- **What you have to do**
Rewrite the lines below from the first one through the line with "That is 10h54m13s", replacing "clock" with "timepiece" and leaving everything else the same. Give back only those lines.

- **Material supplied**
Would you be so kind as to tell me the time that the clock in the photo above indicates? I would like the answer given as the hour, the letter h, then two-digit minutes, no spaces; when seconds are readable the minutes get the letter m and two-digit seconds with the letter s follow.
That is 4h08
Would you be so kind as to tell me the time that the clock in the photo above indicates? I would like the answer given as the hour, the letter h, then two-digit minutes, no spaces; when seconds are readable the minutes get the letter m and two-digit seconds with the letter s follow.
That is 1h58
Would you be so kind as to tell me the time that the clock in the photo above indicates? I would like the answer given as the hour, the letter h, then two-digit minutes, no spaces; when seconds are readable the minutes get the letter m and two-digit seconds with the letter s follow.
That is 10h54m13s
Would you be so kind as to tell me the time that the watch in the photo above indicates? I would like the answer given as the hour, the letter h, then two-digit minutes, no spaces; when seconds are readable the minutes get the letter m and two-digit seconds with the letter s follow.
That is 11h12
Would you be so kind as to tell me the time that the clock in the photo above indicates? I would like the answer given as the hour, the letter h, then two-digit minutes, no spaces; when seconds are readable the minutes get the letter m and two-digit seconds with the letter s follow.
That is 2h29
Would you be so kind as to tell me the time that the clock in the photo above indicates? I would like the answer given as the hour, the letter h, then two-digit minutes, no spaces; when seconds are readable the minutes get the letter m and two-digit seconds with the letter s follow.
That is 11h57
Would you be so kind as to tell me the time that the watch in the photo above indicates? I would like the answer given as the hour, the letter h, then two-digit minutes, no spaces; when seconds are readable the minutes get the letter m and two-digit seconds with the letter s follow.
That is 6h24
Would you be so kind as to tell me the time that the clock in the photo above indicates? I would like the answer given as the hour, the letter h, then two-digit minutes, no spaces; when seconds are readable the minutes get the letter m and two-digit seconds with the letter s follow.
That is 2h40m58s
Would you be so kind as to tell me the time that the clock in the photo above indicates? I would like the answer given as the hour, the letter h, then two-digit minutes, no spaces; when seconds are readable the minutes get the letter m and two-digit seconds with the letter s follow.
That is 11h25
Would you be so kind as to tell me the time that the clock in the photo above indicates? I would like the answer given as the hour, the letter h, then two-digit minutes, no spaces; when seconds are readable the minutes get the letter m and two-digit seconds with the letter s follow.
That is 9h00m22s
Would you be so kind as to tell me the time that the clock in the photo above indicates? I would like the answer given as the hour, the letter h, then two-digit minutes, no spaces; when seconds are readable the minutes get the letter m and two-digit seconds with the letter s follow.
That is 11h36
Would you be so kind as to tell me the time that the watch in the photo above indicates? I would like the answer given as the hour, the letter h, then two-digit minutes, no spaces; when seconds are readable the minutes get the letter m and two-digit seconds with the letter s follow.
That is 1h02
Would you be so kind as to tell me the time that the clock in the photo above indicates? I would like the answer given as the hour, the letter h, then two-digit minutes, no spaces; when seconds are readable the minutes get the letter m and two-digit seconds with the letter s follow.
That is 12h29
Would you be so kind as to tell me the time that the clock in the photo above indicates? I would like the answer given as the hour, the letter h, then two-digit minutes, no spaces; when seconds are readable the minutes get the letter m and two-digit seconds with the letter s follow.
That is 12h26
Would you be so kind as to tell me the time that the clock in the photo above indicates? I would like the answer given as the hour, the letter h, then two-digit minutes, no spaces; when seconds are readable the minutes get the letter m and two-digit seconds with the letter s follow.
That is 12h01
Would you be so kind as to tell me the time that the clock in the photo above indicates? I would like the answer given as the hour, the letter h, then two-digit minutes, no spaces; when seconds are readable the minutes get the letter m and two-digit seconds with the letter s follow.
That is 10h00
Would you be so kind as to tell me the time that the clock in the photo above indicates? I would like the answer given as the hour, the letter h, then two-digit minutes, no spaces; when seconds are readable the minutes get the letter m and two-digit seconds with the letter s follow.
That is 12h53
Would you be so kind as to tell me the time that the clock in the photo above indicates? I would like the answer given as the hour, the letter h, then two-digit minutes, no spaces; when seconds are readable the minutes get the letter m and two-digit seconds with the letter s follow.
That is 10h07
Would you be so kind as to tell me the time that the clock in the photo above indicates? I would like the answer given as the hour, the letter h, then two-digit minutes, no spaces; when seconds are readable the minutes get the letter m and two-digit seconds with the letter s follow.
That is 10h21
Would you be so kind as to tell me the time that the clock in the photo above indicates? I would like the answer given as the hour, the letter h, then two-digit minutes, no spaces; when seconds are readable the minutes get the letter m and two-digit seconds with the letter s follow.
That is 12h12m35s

- **Complete answer**
Would you be so kind as to tell me the time that the timepiece in the photo above indicates? I would like the answer given as the hour, the letter h, then two-digit minutes, no spaces; when seconds are readable the minutes get the letter m and two-digit seconds with the letter s follow.
That is 4h08
Would you be so kind as to tell me the time that the timepiece in the photo above indicates? I would like the answer given as the hour, the letter h, then two-digit minutes, no spaces; when seconds are readable the minutes get the letter m and two-digit seconds with the letter s follow.
That is 1h58
Would you be so kind as to tell me the time that the timepiece in the photo above indicates? I would like the answer given as the hour, the letter h, then two-digit minutes, no spaces; when seconds are readable the minutes get the letter m and two-digit seconds with the letter s follow.
That is 10h54m13s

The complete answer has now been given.